O conceito é simples. “Não vendemos produto, só apresentamos. As marcas pagam para estar aqui. Nós apresentamos o produto aos clientes e damos-lhes directamente o contacto das marcas”, explica Paulo André. Inicialmente, no espaço estavam só as empresas que o empresário já representava mas, pouco a pouco, estão a entrar novas. A condição é serem nacionais, de um país ou do outro. Para já ainda há algumas internacionais, mas a ideia é cingir-se apenas às portuguesas e brasileiras. “Temos produtos de gama alta e tem de ser algo novo”, salvaguarda. Por isso, há paredes de cortiça ou jardins verticais, por exemplo.

 

Além do espaço de exposição há um auditório que pode ser usado pelos clientes para fazerem apresentações ou outras actividades; uma sala de mostras com os catálogos de todas as marcas expostas; uma cozinha de apoio a eventos, mas onde se podem fazer provas de vinhos ou workshops – a ideia é anualmente renová-la; e um estúdio fotográfico. Por exemplo, um arquitecto ou um designer de interiores pode reunir com um cliente de uma cadeia hoteleira, de um restaurante ou um fornecedor, no Coletivo 284 para apresentar o seu projecto e mostrar os produtos. “Não atendemos o público”, esclarece Paulo André. O espaço pode ainda ser usado para vernissages e exposições, como se de uma galeria de arte se tratasse. “Fazia falta um espaço destes em Lisboa”, acredita o empresário.
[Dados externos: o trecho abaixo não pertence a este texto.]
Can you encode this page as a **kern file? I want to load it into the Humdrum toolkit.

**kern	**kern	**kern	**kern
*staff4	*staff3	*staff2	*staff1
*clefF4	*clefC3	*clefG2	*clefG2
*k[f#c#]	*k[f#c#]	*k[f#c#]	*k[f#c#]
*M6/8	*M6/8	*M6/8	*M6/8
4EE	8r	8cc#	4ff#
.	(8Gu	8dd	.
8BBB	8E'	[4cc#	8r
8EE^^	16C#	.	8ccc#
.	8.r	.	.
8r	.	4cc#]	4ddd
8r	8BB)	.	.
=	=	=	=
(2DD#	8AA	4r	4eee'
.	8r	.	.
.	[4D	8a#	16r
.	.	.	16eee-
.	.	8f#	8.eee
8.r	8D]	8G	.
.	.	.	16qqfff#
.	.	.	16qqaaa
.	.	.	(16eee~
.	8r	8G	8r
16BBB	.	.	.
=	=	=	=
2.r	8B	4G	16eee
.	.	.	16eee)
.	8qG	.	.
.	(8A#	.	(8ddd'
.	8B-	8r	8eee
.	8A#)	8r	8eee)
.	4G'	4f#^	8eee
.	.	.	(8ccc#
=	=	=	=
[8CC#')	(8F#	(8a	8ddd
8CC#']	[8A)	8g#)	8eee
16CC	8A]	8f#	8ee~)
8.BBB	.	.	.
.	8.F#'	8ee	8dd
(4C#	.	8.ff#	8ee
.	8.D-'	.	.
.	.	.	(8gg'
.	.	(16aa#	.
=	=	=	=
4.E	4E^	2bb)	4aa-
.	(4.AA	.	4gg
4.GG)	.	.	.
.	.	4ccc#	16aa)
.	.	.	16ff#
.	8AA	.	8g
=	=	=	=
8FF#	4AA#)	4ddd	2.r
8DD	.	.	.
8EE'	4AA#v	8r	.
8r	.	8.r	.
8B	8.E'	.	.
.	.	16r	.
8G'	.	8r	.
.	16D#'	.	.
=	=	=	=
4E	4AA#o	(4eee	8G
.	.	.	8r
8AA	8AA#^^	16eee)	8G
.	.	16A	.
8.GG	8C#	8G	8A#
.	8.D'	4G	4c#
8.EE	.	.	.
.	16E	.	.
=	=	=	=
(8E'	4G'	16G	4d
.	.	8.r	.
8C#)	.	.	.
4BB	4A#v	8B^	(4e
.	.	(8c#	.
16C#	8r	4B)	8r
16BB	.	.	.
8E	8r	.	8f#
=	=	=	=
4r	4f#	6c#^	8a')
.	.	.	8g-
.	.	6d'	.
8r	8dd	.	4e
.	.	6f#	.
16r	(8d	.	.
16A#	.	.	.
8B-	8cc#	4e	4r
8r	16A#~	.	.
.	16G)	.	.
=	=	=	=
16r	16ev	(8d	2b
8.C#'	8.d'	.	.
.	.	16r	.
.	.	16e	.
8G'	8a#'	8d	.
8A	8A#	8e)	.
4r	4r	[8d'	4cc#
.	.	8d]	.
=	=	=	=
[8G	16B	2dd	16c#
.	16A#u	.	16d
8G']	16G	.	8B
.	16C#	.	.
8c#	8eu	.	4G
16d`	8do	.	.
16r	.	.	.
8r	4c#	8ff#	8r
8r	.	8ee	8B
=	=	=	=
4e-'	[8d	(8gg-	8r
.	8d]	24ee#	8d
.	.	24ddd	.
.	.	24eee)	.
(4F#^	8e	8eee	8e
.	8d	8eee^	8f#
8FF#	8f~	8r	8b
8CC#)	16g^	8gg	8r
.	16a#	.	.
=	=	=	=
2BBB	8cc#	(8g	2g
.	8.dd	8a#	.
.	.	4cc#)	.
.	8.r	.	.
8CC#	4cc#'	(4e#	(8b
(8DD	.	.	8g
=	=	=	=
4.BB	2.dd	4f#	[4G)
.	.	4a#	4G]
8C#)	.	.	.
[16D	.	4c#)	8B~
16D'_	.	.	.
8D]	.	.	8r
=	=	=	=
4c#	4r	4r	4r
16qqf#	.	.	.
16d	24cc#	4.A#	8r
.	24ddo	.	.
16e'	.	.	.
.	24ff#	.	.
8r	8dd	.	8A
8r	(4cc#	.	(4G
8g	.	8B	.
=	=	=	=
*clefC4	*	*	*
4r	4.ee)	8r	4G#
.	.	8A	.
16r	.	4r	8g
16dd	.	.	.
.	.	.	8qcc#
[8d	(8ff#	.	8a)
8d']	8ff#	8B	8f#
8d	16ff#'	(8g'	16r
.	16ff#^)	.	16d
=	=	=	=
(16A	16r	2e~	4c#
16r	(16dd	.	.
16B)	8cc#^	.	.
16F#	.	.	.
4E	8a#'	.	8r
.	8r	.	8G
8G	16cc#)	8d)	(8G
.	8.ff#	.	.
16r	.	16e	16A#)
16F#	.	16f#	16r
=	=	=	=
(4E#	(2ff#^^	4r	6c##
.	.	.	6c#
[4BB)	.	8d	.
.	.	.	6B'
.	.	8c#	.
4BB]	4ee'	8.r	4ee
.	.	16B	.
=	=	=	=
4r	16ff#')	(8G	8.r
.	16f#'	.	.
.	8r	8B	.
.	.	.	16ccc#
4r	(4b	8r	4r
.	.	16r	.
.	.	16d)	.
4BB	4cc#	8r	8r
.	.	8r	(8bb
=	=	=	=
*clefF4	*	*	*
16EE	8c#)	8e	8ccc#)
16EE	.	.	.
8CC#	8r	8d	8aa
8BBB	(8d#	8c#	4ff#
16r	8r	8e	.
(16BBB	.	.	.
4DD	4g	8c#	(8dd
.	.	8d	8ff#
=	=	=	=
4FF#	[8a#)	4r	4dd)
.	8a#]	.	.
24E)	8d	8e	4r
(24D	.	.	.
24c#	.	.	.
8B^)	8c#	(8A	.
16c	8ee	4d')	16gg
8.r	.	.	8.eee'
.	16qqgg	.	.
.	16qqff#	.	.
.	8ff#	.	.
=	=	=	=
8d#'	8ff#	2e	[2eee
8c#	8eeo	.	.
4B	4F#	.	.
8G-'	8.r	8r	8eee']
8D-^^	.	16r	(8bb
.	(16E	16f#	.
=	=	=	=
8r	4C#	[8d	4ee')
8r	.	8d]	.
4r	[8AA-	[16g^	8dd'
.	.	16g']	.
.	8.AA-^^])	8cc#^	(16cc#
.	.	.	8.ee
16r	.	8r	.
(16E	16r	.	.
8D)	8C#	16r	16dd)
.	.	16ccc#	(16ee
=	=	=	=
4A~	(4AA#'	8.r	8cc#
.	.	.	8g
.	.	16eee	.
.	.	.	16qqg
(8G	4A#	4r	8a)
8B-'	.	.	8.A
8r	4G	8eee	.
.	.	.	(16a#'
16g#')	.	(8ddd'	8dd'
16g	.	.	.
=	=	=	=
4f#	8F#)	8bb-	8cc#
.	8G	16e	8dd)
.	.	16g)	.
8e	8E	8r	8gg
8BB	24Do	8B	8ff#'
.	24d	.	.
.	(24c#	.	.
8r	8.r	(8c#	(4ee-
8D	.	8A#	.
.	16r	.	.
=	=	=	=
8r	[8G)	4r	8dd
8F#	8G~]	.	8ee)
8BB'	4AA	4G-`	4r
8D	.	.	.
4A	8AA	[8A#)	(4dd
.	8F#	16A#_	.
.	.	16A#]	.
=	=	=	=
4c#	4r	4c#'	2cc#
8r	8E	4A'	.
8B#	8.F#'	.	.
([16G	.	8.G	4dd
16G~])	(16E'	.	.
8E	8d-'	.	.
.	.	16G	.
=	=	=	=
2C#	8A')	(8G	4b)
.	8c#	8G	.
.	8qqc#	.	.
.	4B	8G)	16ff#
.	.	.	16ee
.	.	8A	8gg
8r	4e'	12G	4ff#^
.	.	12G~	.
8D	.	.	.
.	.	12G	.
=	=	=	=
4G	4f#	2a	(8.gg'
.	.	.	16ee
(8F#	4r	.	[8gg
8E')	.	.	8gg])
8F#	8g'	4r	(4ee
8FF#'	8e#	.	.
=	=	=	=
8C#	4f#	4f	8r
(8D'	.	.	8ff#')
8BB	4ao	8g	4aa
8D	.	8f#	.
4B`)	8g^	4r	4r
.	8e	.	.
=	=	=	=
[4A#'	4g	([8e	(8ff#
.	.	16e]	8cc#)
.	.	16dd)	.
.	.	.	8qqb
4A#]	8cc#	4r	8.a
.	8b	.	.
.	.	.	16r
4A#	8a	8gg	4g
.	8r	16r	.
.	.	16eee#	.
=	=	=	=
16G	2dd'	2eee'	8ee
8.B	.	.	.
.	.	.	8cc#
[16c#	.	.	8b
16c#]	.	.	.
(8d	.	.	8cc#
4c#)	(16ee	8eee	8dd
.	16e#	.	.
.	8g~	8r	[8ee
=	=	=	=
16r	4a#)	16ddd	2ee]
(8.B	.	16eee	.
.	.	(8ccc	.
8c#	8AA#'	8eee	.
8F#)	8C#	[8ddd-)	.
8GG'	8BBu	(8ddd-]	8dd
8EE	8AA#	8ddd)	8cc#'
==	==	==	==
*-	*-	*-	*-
As marcas pagam para usar o espaço e têm o compromisso de mudar as peças periodicamente. Os sócios não ganham qualquer comissão sobre os negócios ali feitos, continua Paulo André. O rendimento vem do uso do espaço de exposição e da sala de amostras. O objectivo é “encurtar a distância entre os criativos e a indústria”, refere. “‘Compartilhar para transformar’ poderia mesmo ser o nosso lema” pois a intenção é que o espaço sirva de plataforma de partilha de contactos, de conceitos e de experiências, conclui. À porta pode ler-se: “Se queres ir rápido vai sozinho. Se queres ir longe vai em grupo.”